● **WHAT TO WORK ON**:
(a) From the brake caliper thread, set down the passage from "Its coming down" to "Bennet. (1 May 2008)".
(b) In the brake caliper thread, what drop length do the road calipers need to have?
(c) Decide whether each statement agrees with the brake caliper thread. Answer yes or no for each, and quote the deciding words.
(i) The new R450s cost about £35.
(ii) Chris James has the Tektro brakes on a Dawes Audax.
(iii) Tim Bennet has had problems with the brakes on his Audax bike.

● **EXTRACTED TEXT**:
------------

# Long drop brake calipers



## stevekerouac (1 May 2008)

Maybe not the best forum for this but I'm in need of some road cali's for a racer, long (57mm) drop.

Its coming down to a choice between the new R450's at about £35 and the discontinued A550's on ebay (new) for £32.

To my eye the old A550's look better made but I don't know about weight etc.

What do you reckon?


----------



## Tim Bennet. (1 May 2008)

I would have thought the 550s were a level above 450s. I'm sure I have the older 550s on the Audax bike, although I can't see any indentification marks on them.

I've never had any problems with them as brakes and certainly haven't found them in anywhere inferior to standard drop brakes. Pays your money and takes your choice!


----------



## Chris James (1 May 2008)

What about Tektro 521AG?

http://www.wiggle.co.uk/ProductDetail.aspx?Cat=cycle&ProdID=5360016307&n=Tektro 521AG Road Brake

I have them on my Dawes Audax and they work well and look a lot nicer (in my opinion) than the cheapo Shimanos.


----------



## stevekerouac (1 May 2008)

You think the tektro's are better than the 550's? They do have re-fillable shoes I spose. They're only £27 here

Also seen some Fixie's with Miche brakes but the black won't go with my 80's white paintjob


----------



## Chris James (1 May 2008)

------------

● **DATASET CONTENT**:
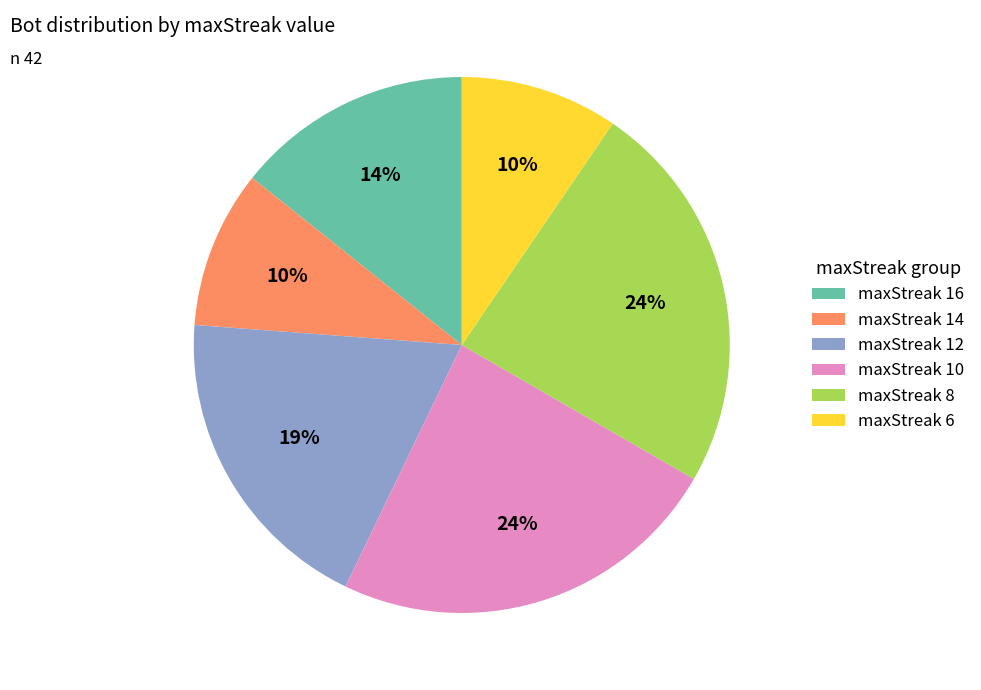

Is the sum of maxStreak 12 and maxStreak 10 greater than half?

No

------------

● **SOLUTIONS BELOW**:
(a)
Its coming down to a choice between the new R450's at about £35 and the discontinued A550's on ebay (new) for £32.

To my eye the old A550's look better made but I don't know about weight etc.

What do you reckon?


----------



## Tim Bennet. (1 May 2008)

(b) A long drop of 57mm.

(c)
(i) Yes: "the new R450's at about £35"
(ii) Yes: "I have them on my Dawes Audax"
(iii) No: "I've never had any problems with them as brakes"